The 65 works by 40 artists of different styles take a "critical" look at the colonial history of the region as told by cartographers, missionaries, scientists and adventurers.
The exhibition, which is entitled "Chosen Memories," includes paintings, photographs and sculptures, and offers a "revitalization" of Latin America's cultural heritage, according to MoMA.
The artists delved into the past "as a means to repair histories of dispossession, reconnect with undervalued cultural legacies, and strengthen threads of kinship and belonging," curator Ines Katzenstein said in a statement.
"Works in the exhibition take a critical look at the impact of colonialism on the landscape," she added to AFP.

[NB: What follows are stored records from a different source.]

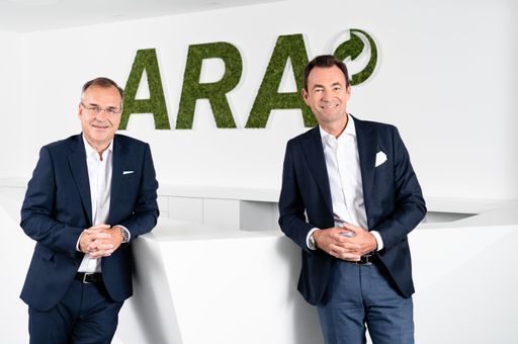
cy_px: 172
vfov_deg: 26.9
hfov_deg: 39.6
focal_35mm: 50
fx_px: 719
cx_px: 259
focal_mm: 50
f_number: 5.6
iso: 100
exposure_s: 1/125
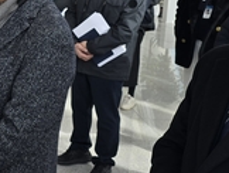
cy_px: 38
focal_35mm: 85
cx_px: -30
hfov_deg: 21.7
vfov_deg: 17.3
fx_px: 563
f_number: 1.7
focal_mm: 6.3
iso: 12
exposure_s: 1/154
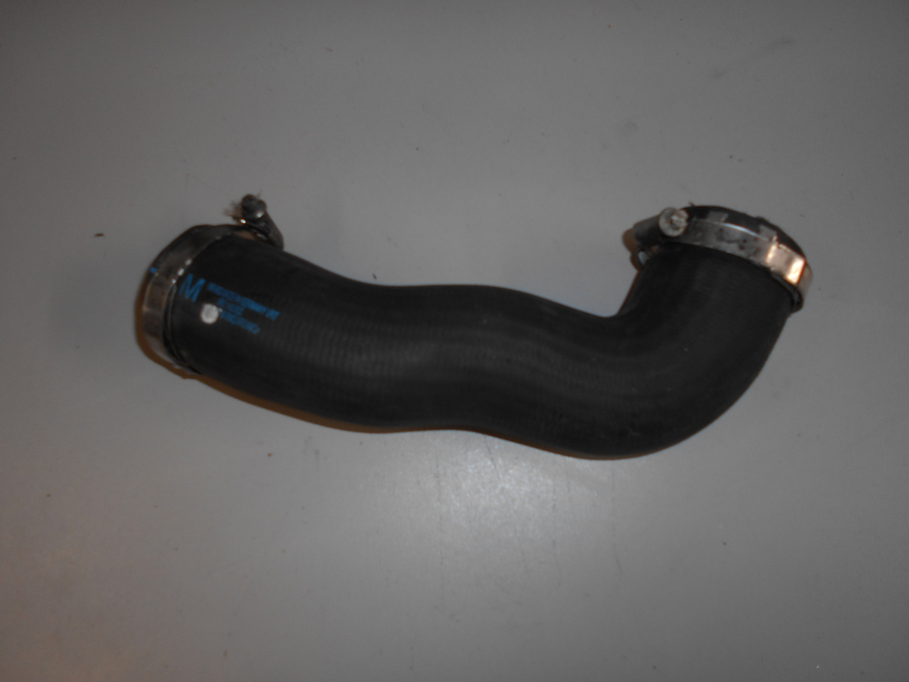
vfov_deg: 53.1
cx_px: 454
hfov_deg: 67.3
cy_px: 341
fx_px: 683
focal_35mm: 26
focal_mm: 4.6
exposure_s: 1/25
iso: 80
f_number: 3.2
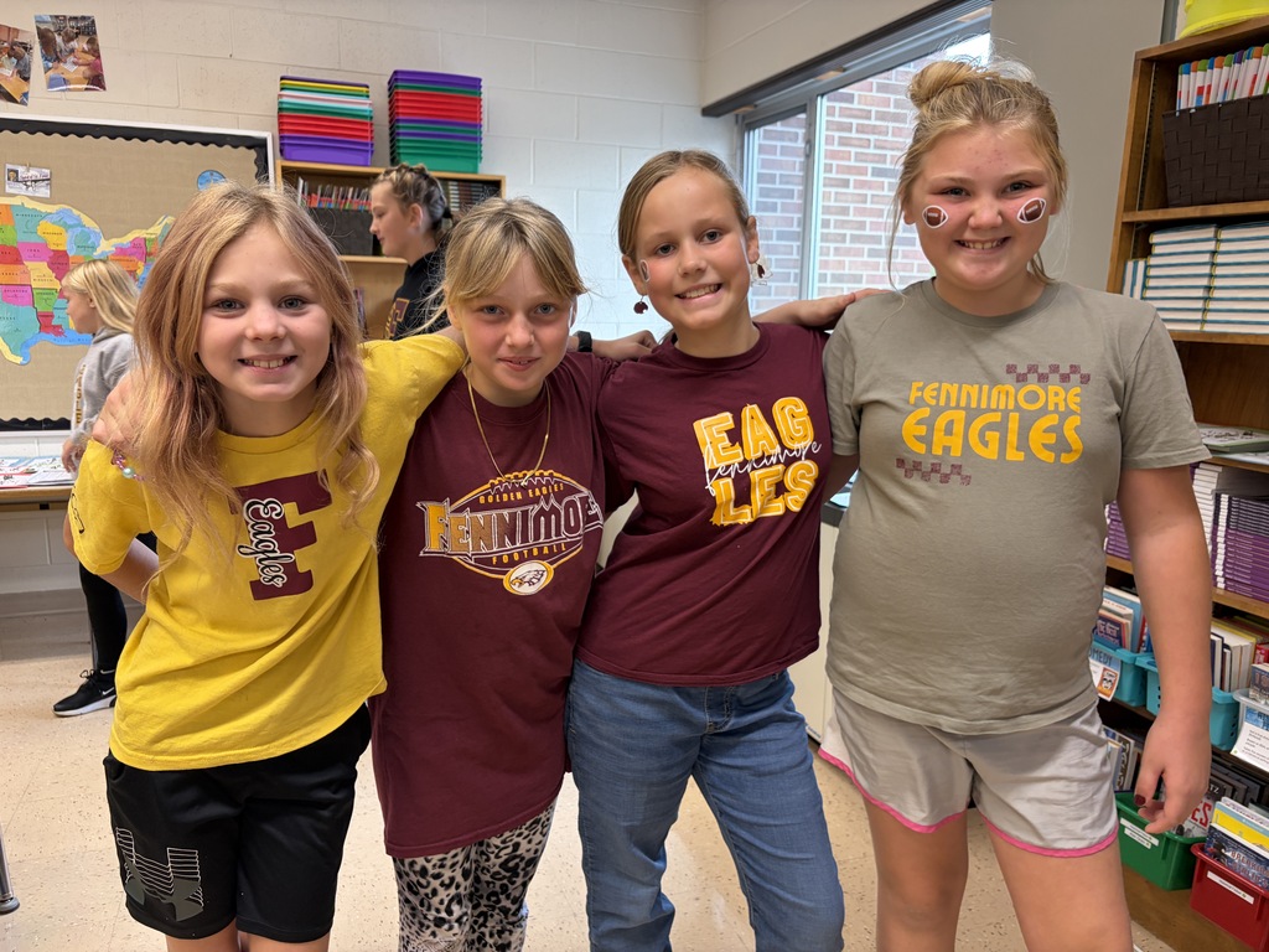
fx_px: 953
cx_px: 634
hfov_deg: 67.3
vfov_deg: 53.1
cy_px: 476
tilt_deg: -10.7
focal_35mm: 26
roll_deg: -1.1
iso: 125
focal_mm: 5.96
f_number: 1.6
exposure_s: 1/60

With "Looting," Guatemalan Regina Jose Galindo uses gold inlays taken from her teeth as a metaphor for the violence over raw material extraction that plagues some communities.
Dominican Firelei Baez juxtaposes a European map from the 1540s with a mythical female creature to embody "the fears and desires of European conquerors" to unknown cultures.

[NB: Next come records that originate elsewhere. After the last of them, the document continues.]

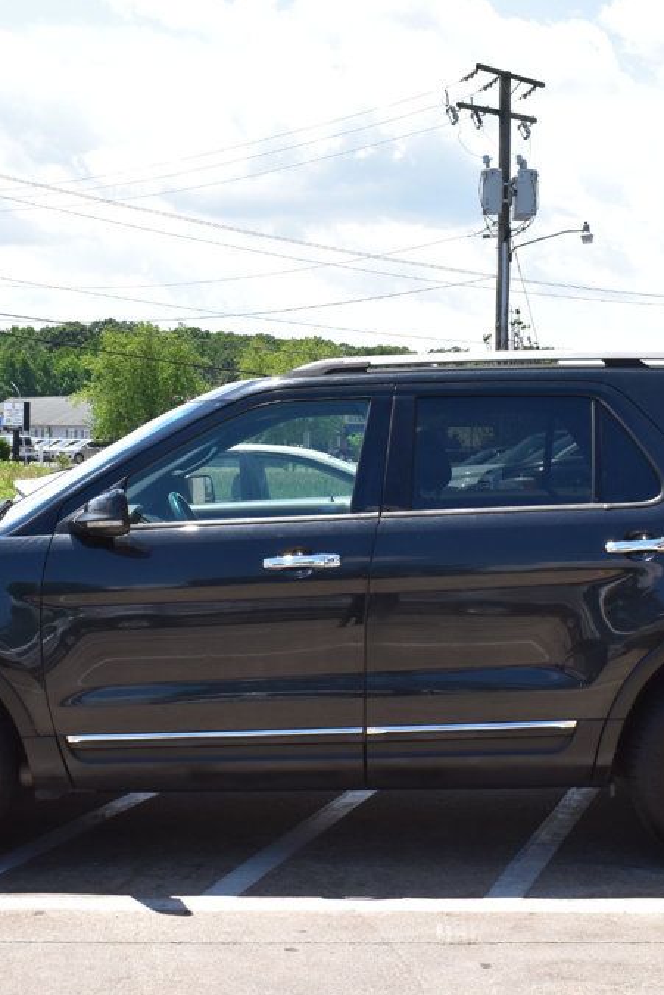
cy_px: 499
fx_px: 1569
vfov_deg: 35.2
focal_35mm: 57
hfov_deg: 23.9
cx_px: 342
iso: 400
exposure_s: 1/400
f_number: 11
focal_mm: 25
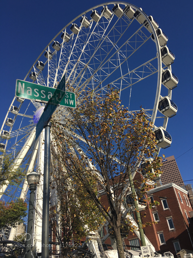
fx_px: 216
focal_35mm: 29
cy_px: 129
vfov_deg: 61.7
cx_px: 96
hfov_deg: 48.2
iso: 25
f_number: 2.2
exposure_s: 1/1748
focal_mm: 4.15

Argentine artist Leandro Katz used the first lithographs made in the 1830s by explorers John Lloyd Stephens and Frederick Catherwood to reconstruct their expeditions.
Elsewhere, Chileans Pedro Mardones Lemebel and Francisco Casas present their photographic version of Mexican painter Frida Kahlo's 1939 oil painting "The Two Fridas."
Many of the works on display come from the collection of Venezuelan art collector Patricia Phelps de Cisneros, who has donated some 250 works to MoMA over the past quarter century.
The exhibition runs until September 9.
MoMa has more than 5,000 works of modern and contemporary art from Latin America.